Not a day goes by now when the New York Times doesn’t run an article about the danger of “fake news.”

So, I was reminded of the greatest bit of “fake news” ever published: the NEW YORK Times’s cover-up of Stalin’s murder of 7 million people. For which the NEW YORK Times won (and jealously keeps) a Pulitzer Prize.  Arnold Beichman remembers what fake news the paper wrote:

"There is no famine or actual starvation nor is there likely to be."

--New York Times, Nov. 15, 1931, page 1

"A New York report of a famine in Russia is today an exaggeration or malignant propaganda."

--New York Times, August 23, 1933

"Enemies and foreign critics can say what they please. Weaklings and despondents at home may groan under the burden, but the youth and strength of the Russian people is essentially at one with the Kremlin's program, believes it worthwhile and supports it, however hard be the sledding."

--New York Times, December 9, 1932, page 6

"You can't make an omelet without breaking eggs."

--New York Times, May 14, 1933, page 18

"There is no actual starvation or deaths from starvation but there is widespread mortality from diseases due to malnutrition."
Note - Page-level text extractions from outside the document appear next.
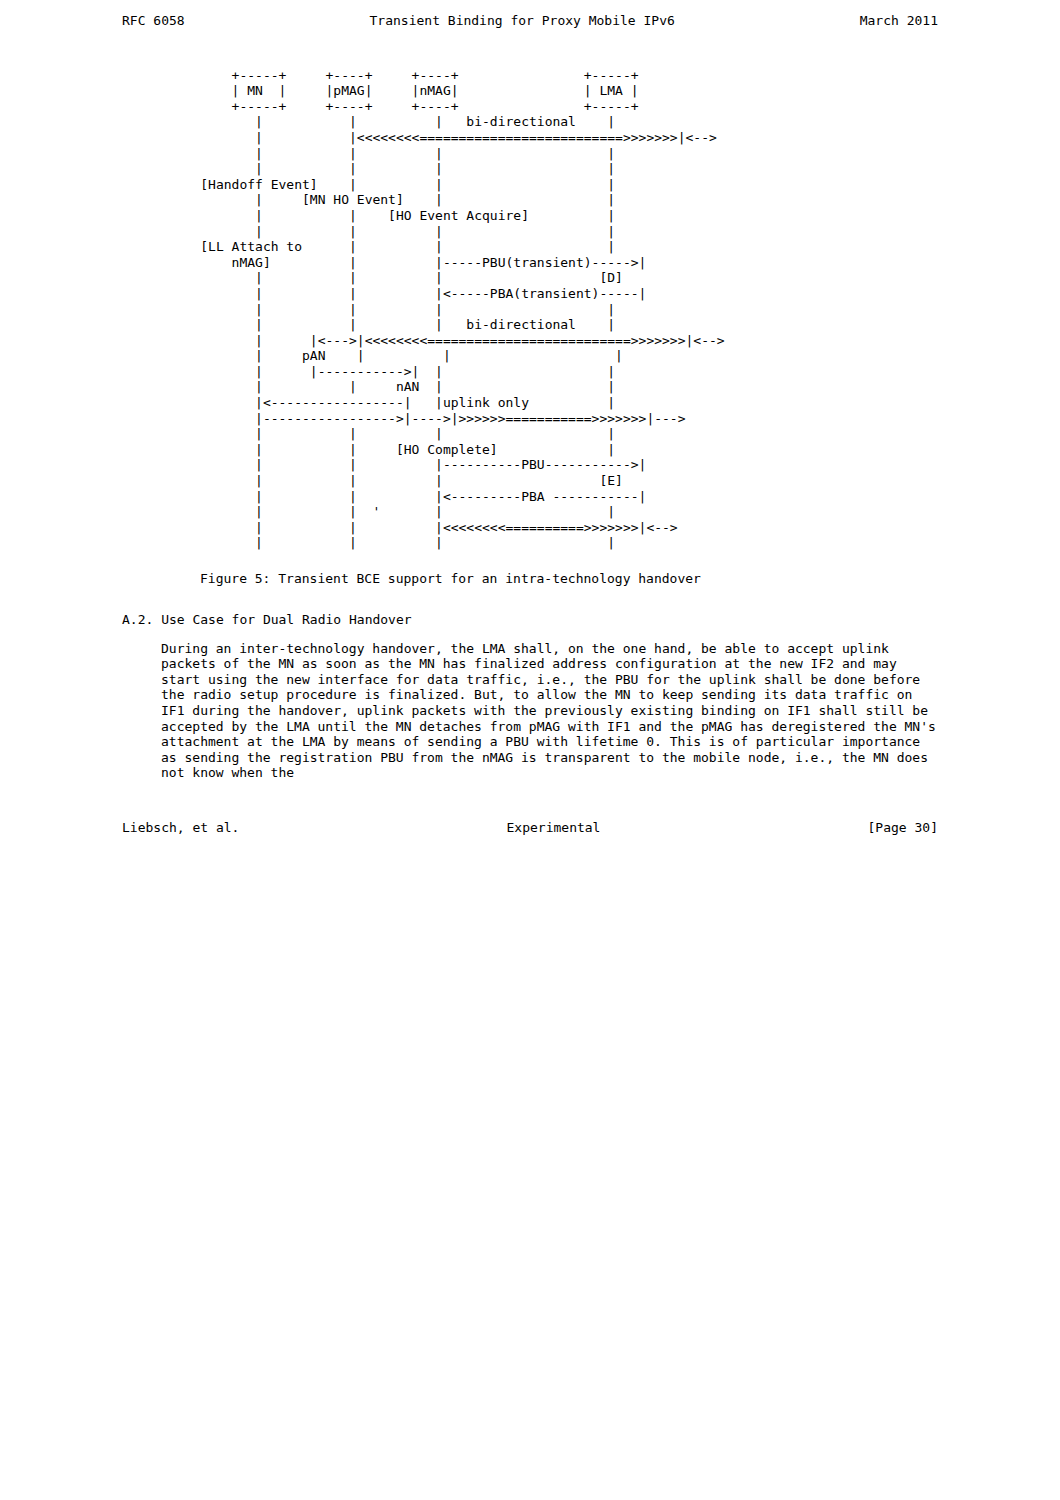RFC 6058 Transient Binding for Proxy Mobile IPv6 March 2011
              +-----+     +----+     +----+                +-----+
              | MN  |     |pMAG|     |nMAG|                | LMA |
              +-----+     +----+     +----+                +-----+
                 |           |          |   bi-directional    |
                 |           |<<<<<<<<==========================>>>>>>>|<-->
                 |           |          |                     |
                 |           |          |                     |
          [Handoff Event]    |          |                     |
                 |     [MN HO Event]    |                     |
                 |           |    [HO Event Acquire]          |
                 |           |          |                     |
          [LL Attach to      |          |                     |
              nMAG]          |          |-----PBU(transient)----->|
                 |           |          |                    [D]
                 |           |          |<-----PBA(transient)-----|
                 |           |          |                     |
                 |           |          |   bi-directional    |
                 |      |<--->|<<<<<<<<==========================>>>>>>>|<-->
                 |     pAN    |          |                     |
                 |      |----------->|  |                     |
                 |           |     nAN  |                     |
                 |<-----------------|   |uplink only          |
                 |----------------->|---->|>>>>>>===========>>>>>>>|--->
                 |           |          |                     |
                 |           |     [HO Complete]              |
                 |           |          |----------PBU----------->|
                 |           |          |                    [E]
                 |           |          |<---------PBA -----------|
                 |           |  '       |                     |
                 |           |          |<<<<<<<<==========>>>>>>>|<-->
                 |           |          |                     |
Figure 5: Transient BCE support for an intra-technology handover
A.2. Use Case for Dual Radio Handover
During an inter-technology handover, the LMA shall, on the one hand, be able to accept uplink packets of the MN as soon as the MN has finalized address configuration at the new IF2 and may start using the new interface for data traffic, i.e., the PBU for the uplink shall be done before the radio setup procedure is finalized. But, to allow the MN to keep sending its data traffic on IF1 during the handover, uplink packets with the previously existing binding on IF1 shall still be accepted by the LMA until the MN detaches from pMAG with IF1 and the pMAG has deregistered the MN's attachment at the LMA by means of sending a PBU with lifetime 0. This is of particular importance as sending the registration PBU from the nMAG is transparent to the mobile node, i.e., the MN does not know when the
Liebsch, et al. Experimental [Page 30]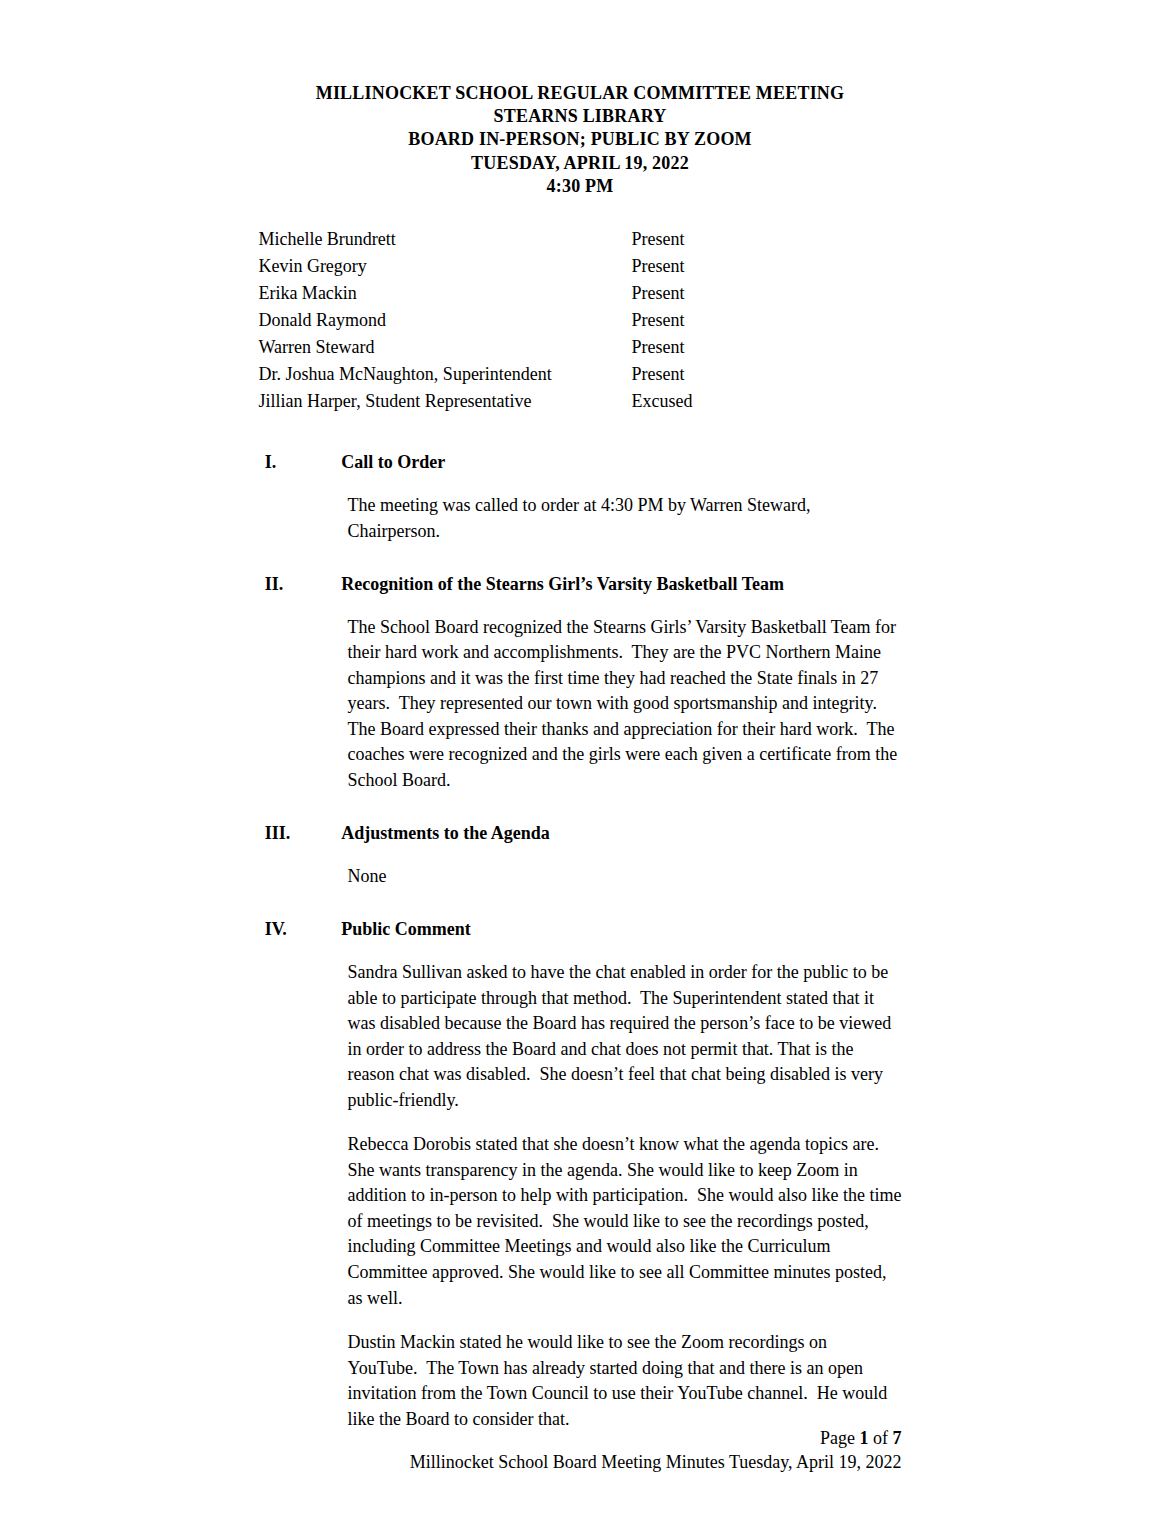MILLINOCKET SCHOOL REGULAR COMMITTEE MEETING
STEARNS LIBRARY
BOARD IN-PERSON; PUBLIC BY ZOOM
TUESDAY, APRIL 19, 2022
4:30 PM
| Michelle Brundrett | Present |
| Kevin Gregory | Present |
| Erika Mackin | Present |
| Donald Raymond | Present |
| Warren Steward | Present |
| Dr. Joshua McNaughton, Superintendent | Present |
| Jillian Harper, Student Representative | Excused |
I. Call to Order
The meeting was called to order at 4:30 PM by Warren Steward, Chairperson.
II. Recognition of the Stearns Girl’s Varsity Basketball Team
The School Board recognized the Stearns Girls’ Varsity Basketball Team for their hard work and accomplishments. They are the PVC Northern Maine champions and it was the first time they had reached the State finals in 27 years. They represented our town with good sportsmanship and integrity. The Board expressed their thanks and appreciation for their hard work. The coaches were recognized and the girls were each given a certificate from the School Board.
III. Adjustments to the Agenda
None
IV. Public Comment
Sandra Sullivan asked to have the chat enabled in order for the public to be able to participate through that method. The Superintendent stated that it was disabled because the Board has required the person’s face to be viewed in order to address the Board and chat does not permit that. That is the reason chat was disabled. She doesn’t feel that chat being disabled is very public-friendly.
Rebecca Dorobis stated that she doesn’t know what the agenda topics are. She wants transparency in the agenda. She would like to keep Zoom in addition to in-person to help with participation. She would also like the time of meetings to be revisited. She would like to see the recordings posted, including Committee Meetings and would also like the Curriculum Committee approved. She would like to see all Committee minutes posted, as well.
Dustin Mackin stated he would like to see the Zoom recordings on YouTube. The Town has already started doing that and there is an open invitation from the Town Council to use their YouTube channel. He would like the Board to consider that.
Page 1 of 7
Millinocket School Board Meeting Minutes Tuesday, April 19, 2022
--New York Times, March 31, 1933, page 13

So long as the New York Times refuses to give back the Pulitzer Prize and apologize for the fake news it published it has no business pontificating about “fake news.”

In 2004, a Pulitzer Committee refused to take back the prize because:

...there was not clear and convincing evidence of deliberate deception, the relevant standard in this case. Revoking a prize 71 years after it was awarded under different circumstances, when all principals are dead and unable to respond, would be a momentous step and therefore would have to rise to that threshold.

In other words, the standard applied to such newspapers as the New York Times is whether or not it can be proved that the writer and editors knew a story is fake.